┌─ SELECTED EXCERPT
2 Normative references
The following documents are referred to in the text in such a way that some or all of their content
constitutes requirements of this document. For dated references, only the edition cited applies. For
undated references, the latest edition of the referenced document (including any amendments) applies.
ISO/IEC TS 4213:2022, Information technology — Artificial intelligence — Assessment of machine
learning classification performance
3 Terms and definitions
For the purposes of this document, the terms and definitions given in the following apply.
ISO and IEC maintain terminological databases for use in standardization at the following addresses:
— IEC Electropedia: available at http://www.electropedia.org/
— ISO Online browsing platform: available at http://www.iso.org/obp
3.1
computer vision
artificial vision capability of a functional unit to acquire, process, and interpret visual data
Note 1 to entry: Computer vision involves the use of visual sensors to create an electronic or digital image of a
visual scene.
Note 2 to entry: Not to be confused with machine vision.
Note 3 to entry: Computer vision; artificial vision: terms and definition standardized by ISO/IEC [ISO/IEC
2382-28:1995].
└─
┌─ DATA FOR ANALYSIS
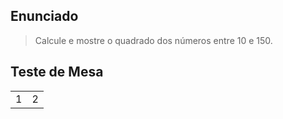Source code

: ## Enunciado

> Calcule e mostre o quadrado dos números entre 10 e 150.

## Teste de Mesa

| | |
| --- | --- |
| 1 | 2 |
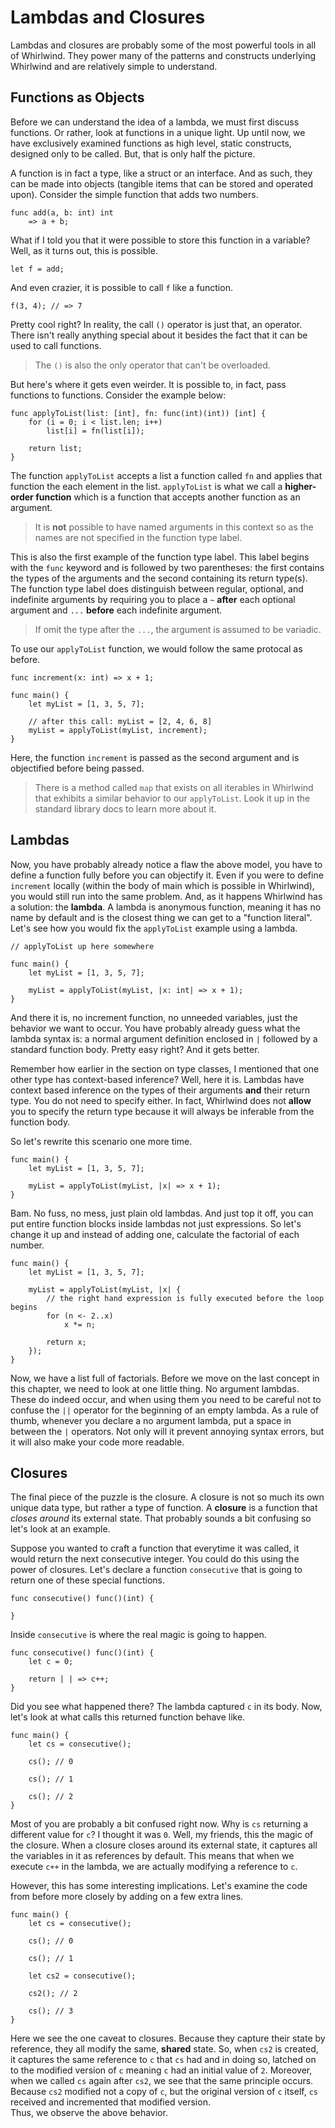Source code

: # Lambdas and Closures

Lambdas and closures are probably some of the most powerful tools in all
of Whirlwind.  They power many of the patterns and constructs underlying Whirlwind
and are relatively simple to understand.

## Functions as Objects

Before we can understand the idea of a lambda, we must first discuss functions.
Or rather, look at functions in a unique light.  Up until now, we have exclusively
examined functions as high level, static constructs, designed only to be called.
But, that is only half the picture.

A function is in fact a type, like a struct or an interface.  And as such, they
can be made into objects (tangible items that can be stored and operated upon).
Consider the simple function that adds two numbers.

    func add(a, b: int) int
        => a + b;

What if I told you that it were possible to store this function in a variable?  Well,
as it turns out, this is possible.

    let f = add;

And even crazier, it is possible to call `f` like a function.

    f(3, 4); // => 7

Pretty cool right?  In reality, the call `()` operator is just that, an operator.
There isn't really anything special about it besides the fact that it can be used to
call functions.

> The `()` is also the only operator that can't be overloaded.

But here's where it gets even weirder.  It is possible to, in fact, pass functions
to functions.  Consider the example below:

    func applyToList(list: [int], fn: func(int)(int)) [int] {
        for (i = 0; i < list.len; i++)
            list[i] = fn(list[i]);

        return list;
    }

The function `applyToList` accepts a list a function called `fn` and applies that function
the each element in the list.  `applyToList` is what we call a **higher-order function** which
is a function that accepts another function as an argument.

> It is **not** possible to have named arguments in this context so as the names
> are not specified in the function type label.

This is also the first example of the function type label.  This label begins with the `func`
keyword and is followed by two parentheses: the first contains the types of the arguments and the
second containing its return type(s).  The function type label does distinguish between regular,
optional, and indefinite arguments by requiring you to place a `~` **after** each optional argument
and `...` **before** each indefinite argument.

> If omit the type after the `...`, the argument is assumed to be variadic.

To use our `applyToList` function, we would follow the same protocal as before.

    func increment(x: int) => x + 1;

    func main() {
        let myList = [1, 3, 5, 7];

        // after this call: myList = [2, 4, 6, 8]
        myList = applyToList(myList, increment);
    }

Here, the function `increment` is passed as the second argument and is objectified before being
passed.

> There is a method called `map` that exists on all iterables in Whirlwind that exhibits a similar
> behavior to our `applyToList`.  Look it up in the standard library docs to learn more about it.

## Lambdas

Now, you have probably already notice a flaw the above model, you have to define a function fully
before you can objectify it.  Even if you were to define `increment` locally (within the body of main
which is possible in Whirlwind), you would still run into the same problem.  And, as it happens Whirlwind
has a solution: the **lambda**.  A lambda is anonymous function, meaning it has no name by default and is
the closest thing we can get to a "function literal".  Let's see how you would fix the `applyToList` example
using a lambda.

    // applyToList up here somewhere

    func main() {
        let myList = [1, 3, 5, 7];

        myList = applyToList(myList, |x: int| => x + 1);
    }

And there it is, no increment function, no unneeded variables, just the behavior we want to occur.  You have probably
already guess what the lambda syntax is: a normal argument definition enclosed in `|` followed by a standard function
body.  Pretty easy right?  And it gets better.

Remember how earlier in the section on type classes, I mentioned that one other type has context-based inference?  Well,
here it is.  Lambdas have context based inference on the types of their arguments **and** their return type.  You do not need
to specify either.  In fact, Whirlwind does not **allow** you to specify the return type because it will always be inferable
from the function body.

So let's rewrite this scenario one more time.

    func main() {
        let myList = [1, 3, 5, 7];

        myList = applyToList(myList, |x| => x + 1);
    }

Bam.  No fuss, no mess, just plain old lambdas.  And just top it off, you can put entire function blocks inside lambdas
not just expressions.  So let's change it up and instead of adding one, calculate the factorial of each number.

    func main() {
        let myList = [1, 3, 5, 7];

        myList = applyToList(myList, |x| {
            // the right hand expression is fully executed before the loop begins
            for (n <- 2..x)
                x *= n;

            return x;
        });
    }

Now, we have a list full of factorials.  Before we move on the last concept in this chapter, we need to look at
one little thing.  No argument lambdas.  These do indeed occur, and when using them you need to be careful not
to confuse the `||` operator for the beginning of an empty lambda.  As a rule of thumb, whenever you declare a
no argument lambda, put a space in between the `|` operators.  Not only will it prevent annoying syntax errors, but
it will also make your code more readable.

## Closures

The final piece of the puzzle is the closure.  A closure is not so much its own unique data type, but rather
a type of function.  A **closure** is a function that *closes around* its external state.  That probably sounds
a bit confusing so let's look at an example.

Suppose you wanted to craft a function that everytime it was called, it would return the next consecutive integer.
You could do this using the power of closures.  Let's declare a function `consecutive` that is going to return
one of these special functions.

    func consecutive() func()(int) {

    }

Inside `consecutive` is where the real magic is going to happen.

    func consecutive() func()(int) {
        let c = 0;

        return | | => c++;
    }

Did you see what happened there?  The lambda captured `c` in its body.  Now, let's look at what calls this returned
function behave like.

    func main() {
        let cs = consecutive();

        cs(); // 0

        cs(); // 1

        cs(); // 2
    }

Most of you are probably a bit confused right now.  Why is `cs` returning a different value for `c`?  I thought it was
`0`.  Well, my friends, this the magic of the closure.  When a closure closes around its external state, it captures all
the variables in it as references by default.  This means that when we execute `c++` in the lambda, we are actually modifying
a reference to `c`.

However, this has some interesting implications.  Let's examine the code from before more closely by adding on a few extra lines.

    func main() {
        let cs = consecutive();

        cs(); // 0

        cs(); // 1

        let cs2 = consecutive();

        cs2(); // 2

        cs(); // 3
    }

Here we see the one caveat to closures.  Because they capture their state by reference, they all modify the same, **shared** state.
So, when `cs2` is created, it captures the same reference to `c` that `cs` had and in doing so, latched on to the modified version of `c`
meaning `c` had an initial value of `2`.  Moreover, when we called `cs` again after `cs2`, we see that the same principle occurs.  
Because `cs2` modified not a copy of `c`, but the original version of `c` itself, `cs` received and incremented that modified version.  
Thus, we observe the above behavior.

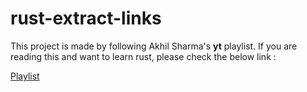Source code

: # rust-extract-links

This project is made by following Akhil Sharma's **yt** playlist. If you are reading this and want to learn rust, please check the below link :

<a href="https://www.youtube.com/watch?v=qru3L4BvrOU&list=PL5dTjWUk_cPYuhHm9_QImW7_u4lr5d6zO"> Playlist </a>

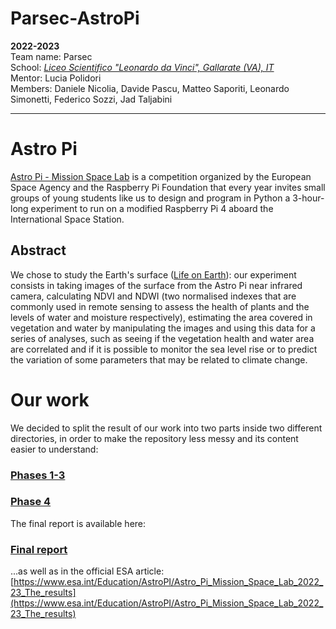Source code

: # Parsec-AstroPi
**2022-2023**  
Team name: Parsec  
School: *[Liceo Scientifico "Leonardo da Vinci", Gallarate (VA), IT](https://goo.gl/maps/iJFNK38aVivM7PgVA)*  
Mentor: Lucia Polidori  
Members: Daniele Nicolia, Davide Pascu, Matteo Saporiti, Leonardo Simonetti, Federico Sozzi, Jad Taljabini  
***
# Astro Pi
[Astro Pi - Mission Space Lab](https://astro-pi.org/) is a competition organized by the European Space Agency and the Raspberry Pi Foundation that every year invites small groups of young students like us to design and program in Python a 3-hour-long experiment to run on a modified Raspberry Pi 4 aboard the International Space Station.
## Abstract
We chose to study the Earth's surface ([Life on Earth](https://astro-pi.org/mission-space-lab/guidelines/life-on-earth)): our experiment consists in taking images of the surface from the Astro Pi near infrared camera, calculating NDVI and NDWI (two normalised indexes that are commonly used in remote sensing to assess the health of plants and the levels of water and moisture respectively), estimating the area covered in vegetation and water by manipulating the images and using this data for a series of analyses, such as seeing if the vegetation health and water area are correlated and if it is possible to monitor the sea level rise or to predict the variation of some parameters that may be related to climate change.
# Our work
We decided to split the result of our work into two parts inside two different directories, in order to make the repository less messy and its content easier to understand:
### [Phases 1-3](https://github.com/Parsec2k23/Parsec_AstroPi_2022-23/tree/master/Phase_1-3)
### [Phase 4](https://github.com/Parsec2k23/Parsec_AstroPi_2022-23/tree/master/Phase_4)
The final report is available here:
### [Final report](https://github.com/Parsec2k23/Parsec_AstroPi_2022-23/blob/main/Phase_4/Parsec%20-%20SpaceLab%202023%20Report.pdf) 
...as well as in the official ESA article: [https://www.esa.int/Education/AstroPI/Astro_Pi_Mission_Space_Lab_2022_23_The_results](https://www.esa.int/Education/AstroPI/Astro_Pi_Mission_Space_Lab_2022_23_The_results)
└─
● **ACTIVITY 1**: In the standards excerpt, check (a) through (c). For each, answer yes or no and quote the words that decide it. (a) For undated references, the edition cited is the one that applies. (b) Computer vision should not be confused with machine vision. (c) Computer vision uses visual sensors to make an electronic or digital image of a visual scene.
● **ACTIVITY 2**: From the standards excerpt, extract the part that opens with the words containing "2 Normative references" and closes with "the following apply.".

● **WRITTEN SOLUTION 1**:
(a) No: "For undated references, the latest edition of the referenced document (including any amendments) applies."
(b) Yes: "Not to be confused with machine vision."
(c) Yes: "Computer vision involves the use of visual sensors to create an electronic or digital image of a visual scene."

● **WRITTEN SOLUTION 2**:
2 Normative references
The following documents are referred to in the text in such a way that some or all of their content
constitutes requirements of this document. For dated references, only the edition cited applies. For
undated references, the latest edition of the referenced document (including any amendments) applies.
ISO/IEC TS 4213:2022, Information technology — Artificial intelligence — Assessment of machine
learning classification performance
3 Terms and definitions
For the purposes of this document, the terms and definitions given in the following apply.